Mais TV Trwam est aussi, et peut-être surtout, la plus importante des chaînes de télévision catholiques du pays, aussi bien par son organisation que par ses programmes, et c’est la seule qui, quant au nombre de téléspectateurs, pouvait être admise au numérique. Par conséquent, si la décision n’est pas annulée, il n’y aura plus aucune voix ouvertement catholique sur la plateforme numérique, dans un pays comme la Pologne où l’Église, bien que la sécularisation soit arrivée jusque là, conserve encore un rôle très important. C’est pour cette raison que le conseil permanent de la conférence des évêques de Pologne est intervenu.

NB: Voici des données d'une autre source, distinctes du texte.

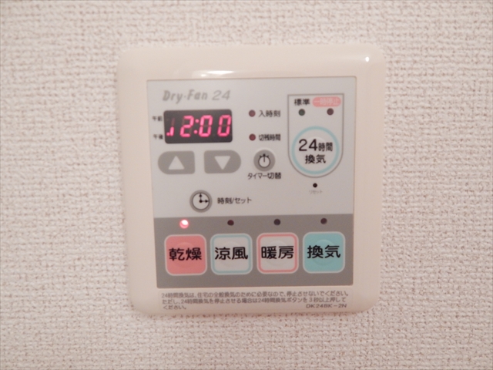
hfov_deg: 73.9
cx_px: 246
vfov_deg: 58.9
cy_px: 185
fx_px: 328
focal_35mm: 23
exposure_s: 1/40
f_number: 3
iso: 400
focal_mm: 4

[…] Cette aversion, également culturelle, de l'actuel gouvernement de Varsovie pour Radio Maryja a amené ce gouvernement à aller jusqu’à exercer des pressions sur le Saint-Siège pour que celui-ci intervienne contre la radio et la télévision du père Tadeusz Rydzyk. Il l’a également fait de manière formelle, au mois de juin 2011, par le biais d’une note diplomatique qui a été suivie d’une intervention directe du ministre des Affaires étrangères Radoslaw Sikorski, lors d’un entretien que celui-ci a eu avec son homologue au Vatican, l’archevêque Dominique Mamberti. Mais ces pressions ne semblent pas avoir produit les effets espérés. Pour s’en rendre compte, il suffit de lire la lettre écrite au nom de Benoît XVI, le 1er décembre dernier, par le cardinal secrétaire d’état, Tarcisio Bertone, au supérieur des rédemptoristes de la province de Varsovie, le père Janusz Sok, pour le vingtième anniversaire de la radio. La lettre a un "incipit" au ton fortement élogieux : "Le Saint-Père Benoît XVI, en union spirituelle avec les personnes qui participent au XXe anniversaire de Radio Maryja, envoie par mon intermédiaire, par les mains du père provincial, son salut et sa Bénédiction apostolique au fondateur et directeur de la Radio, le père Tadeusz Rydzyk, à tous les collaborateurs ecclésiastiques et laïques, aux volontaires et à ceux qui trouvent dans cette radio catholique une aide dans la foi sur le chemin qui mène à la rencontre avec Dieu". La suite de la lettre est truffée de citations des nombreux éloges adressés à la Radio par le bienheureux Jean-Paul II au cours de son pontificat. En somme, la lettre du cardinal Bertone semble montrer que le Saint-Siège et les dirigeants de l’épiscopat polonais sont tout à fait d’accord pour voir en Radio Maryja une radio catholique qu’il n’est pas juste de marginaliser."